Report how many lines of the data below contain "枚马共严徐". Give nothing besides the number.

[Data to process]
******************************
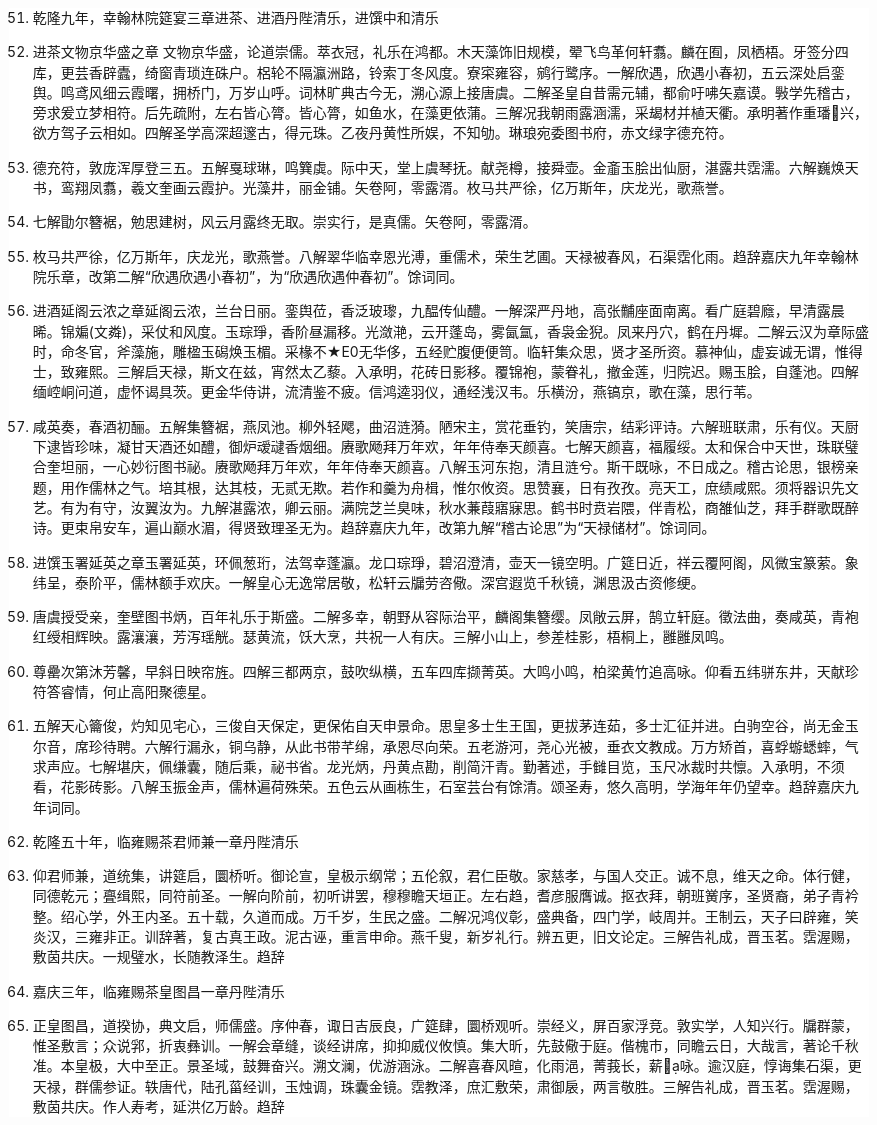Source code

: 51. <span id="志七十三_乐五-51"></span>
乾隆九年，幸翰林院筵宴三章进茶、进酒丹陛清乐，进馔中和清乐

52. <span id="志七十三_乐五-52"></span>
进茶文物京华盛之章 文物京华盛，论道崇儒。萃衣冠，礼乐在鸿都。木天藻饰旧规模，翚飞鸟革何轩翥。麟在囿，凤栖梧。牙签分四库，更芸香辟蠹，绮窗青琐连硃户。梠轮不隔瀛洲路，铃索丁冬风度。寮寀雍容，鹓行鹭序。一解欣遇，欣遇小春初，五云深处启銮舆。鸣鸢风细云霞曙，拥桥门，万岁山呼。词林旷典古今无，溯心源上接唐虞。二解圣皇自昔需元辅，都俞吁咈矢嘉谟。斅学先稽古，旁求爰立梦相符。后先疏附，左右皆心膂。皆心膂，如鱼水，在藻更依蒲。三解况我朝雨露涵濡，采朅材并植天衢。承明著作重璠兴，欲方驾子云相如。四解圣学高深超邃古，得元珠。乙夜丹黄性所娱，不知劬。琳琅宛委图书府，赤文绿字德充符。

53. <span id="志七十三_乐五-53"></span>
德充符，敦庞浑厚登三五。五解戛球琳，鸣簨虡。际中天，堂上虞琴抚。献尧樽，接舜壶。金齑玉脍出仙厨，湛露共霑濡。六解巍焕天书，鸾翔凤翥，羲文奎画云霞护。光藻井，丽金铺。矢卷阿，零露湑。枚马共严徐，亿万斯年，庆龙光，歌燕誉。

54. <span id="志七十三_乐五-54"></span>
七解勖尔簪裾，勉思建树，风云月露终无取。崇实行，是真儒。矢卷阿，零露湑。

55. <span id="志七十三_乐五-55"></span>
枚马共严徐，亿万斯年，庆龙光，歌燕誉。八解翠华临幸恩光溥，重儒术，荣生艺圃。天禄被春风，石渠霑化雨。趋辞嘉庆九年幸翰林院乐章，改第二解“欣遇欣遇小春初”，为“欣遇欣遇仲春初”。馀词同。

56. <span id="志七十三_乐五-56"></span>
进酒延阁云浓之章延阁云浓，兰台日丽。銮舆莅，香泛玻瓈，九醖传仙醴。一解深严丹地，高张黼座面南离。看广庭碧廕，早清露晨晞。锦斒(文粦)，采仗和风度。玉琮琤，香阶昼漏移。光潋滟，云开蓬岛，雾氤氲，香袅金猊。凤来丹穴，鹤在丹墀。二解云汉为章际盛时，命冬官，斧藻施，雕楹玉磶焕玉楣。采椽不★E0无华侈，五经贮腹便便笥。临轩集众思，贤才圣所资。慕神仙，虚妄诚无谓，惟得士，致雍熙。三解启天禄，斯文在兹，宵然太乙藜。入承明，花砖日影移。覆锦袍，蒙眷礼，撤金莲，归院迟。赐玉脍，自蓬池。四解缅崆峒问道，虚怀谒具茨。更金华侍讲，流清鉴不疲。信鸿逵羽仪，通经浅汉韦。乐横汾，燕镐京，歌在藻，思行苇。

57. <span id="志七十三_乐五-57"></span>
咸英奏，春酒初酾。五解集簪裾，燕凤池。柳外轻飔，曲沼涟漪。陋宋主，赏花垂钓，笑唐宗，结彩评诗。六解班联肃，乐有仪。天厨下逮皆珍味，凝甘天酒还如醴，御炉叆叇香烟细。赓歌飏拜万年欢，年年侍奉天颜喜。七解天颜喜，福履绥。太和保合中天世，珠联璧合奎坦丽，一心妙衍图书祕。赓歌飏拜万年欢，年年侍奉天颜喜。八解玉河东抱，清且涟兮。斯干既咏，不日成之。稽古论思，银榜亲题，用作儒林之气。培其根，达其枝，无贰无欺。若作和羹为舟楫，惟尔攸资。思赞襄，日有孜孜。亮天工，庶绩咸熙。须将器识先文艺。有为有守，汝翼汝为。九解湛露浓，卿云丽。满院芝兰臭味，秋水蒹葭寤寐思。鹤书时贲岩隈，伴青松，商雒仙芝，拜手群歌既醉诗。更束帛安车，遍山巅水湄，得贤致理圣无为。趋辞嘉庆九年，改第九解“稽古论思”为“天禄储材”。馀词同。

58. <span id="志七十三_乐五-58"></span>
进馔玉署延英之章玉署延英，环佩葱珩，法驾幸蓬瀛。龙口琮琤，碧沼澄清，壶天一镜空明。广筵日近，祥云覆阿阁，风微宝篆萦。象纬呈，泰阶平，儒林额手欢庆。一解皇心无逸常居敬，松轩云牖劳咨儆。深宫遐览千秋镜，渊思汲古资修绠。

59. <span id="志七十三_乐五-59"></span>
唐虞授受亲，奎壁图书炳，百年礼乐于斯盛。二解多幸，朝野从容际治平，麟阁集簪缨。凤敞云屏，鹄立轩庭。徵法曲，奏咸英，青袍红绶相辉映。露瀼瀼，芳泻瑶觥。瑟黄流，饫大烹，共祝一人有庆。三解小山上，参差桂影，梧桐上，雝雝凤鸣。

60. <span id="志七十三_乐五-60"></span>
尊罍次第沐芳馨，早斜日映帘旌。四解三都两京，鼓吹纵横，五车四库撷菁英。大鸣小鸣，柏梁黄竹追高咏。仰看五纬骈东井，天献珍符答睿情，何止高阳聚德星。

61. <span id="志七十三_乐五-61"></span>
五解天心籥俊，灼知见宅心，三俊自天保定，更保佑自天申景命。思皇多士生王国，更拔茅连茹，多士汇征并进。白驹空谷，尚无金玉尔音，席珍待聘。六解行漏永，铜乌静，从此书带芊绵，承恩尽向荣。五老游河，尧心光被，垂衣文教成。万方矫首，喜蜉蝣蟋蟀，气求声应。七解堪庆，佩缣囊，随后乘，祕书省。龙光炳，丹黄点勘，削简汗青。勤著述，手雠目览，玉尺冰裁时共懔。入承明，不须看，花影砖影。八解玉振金声，儒林遍荷殊荣。五色云从画栋生，石室芸台有馀清。颂圣寿，悠久高明，学海年年仍望幸。趋辞嘉庆九年词同。

62. <span id="志七十三_乐五-62"></span>
乾隆五十年，临雍赐茶君师兼一章丹陛清乐

63. <span id="志七十三_乐五-63"></span>
仰君师兼，道统集，讲筵启，圜桥听。御论宣，皇极示纲常；五伦叙，君仁臣敬。家慈孝，与国人交正。诚不息，维天之命。体行健，同德乾元；亹缉熙，同符前圣。一解向阶前，初听讲罢，穆穆瞻天垣正。左右趋，耆彦服膺诚。抠衣拜，朝班黉序，圣贤裔，弟子青衿整。绍心学，外王内圣。五十载，久道而成。万千岁，生民之盛。二解况鸿仪彰，盛典备，四门学，岐周并。王制云，天子曰辟雍，笑炎汉，三雍非正。训辞著，复古真王政。泥古诬，重言申命。燕千叟，新岁礼行。辨五更，旧文论定。三解告礼成，晋玉茗。霑渥赐，敷茵共庆。一规璧水，长随教泽生。趋辞

64. <span id="志七十三_乐五-64"></span>
嘉庆三年，临雍赐茶皇图昌一章丹陛清乐

65. <span id="志七十三_乐五-65"></span>
正皇图昌，道揆协，典文启，师儒盛。序仲春，诹日吉辰良，广筵肆，圜桥观听。崇经义，屏百家浮竞。敦实学，人知兴行。牖群蒙，惟圣敷言；众说郛，折衷彝训。一解会章缝，谈经讲席，抑抑威仪攸慎。集大昕，先鼓儆于庭。偕槐市，同瞻云日，大哉言，著论千秋准。本皇极，大中至正。景圣域，鼓舞奋兴。溯文澜，优游涵泳。二解喜春风暄，化雨浥，菁莪长，薪咏。逾汉庭，惇诲集石渠，更天禄，群儒参证。轶唐代，陆孔菑经训，玉烛调，珠囊金镜。霑教泽，庶汇敷荣，肃御扆，两言敬胜。三解告礼成，晋玉茗。霑渥赐，敷茵共庆。作人寿考，延洪亿万龄。趋辞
******************************
[Response to the exercise]
2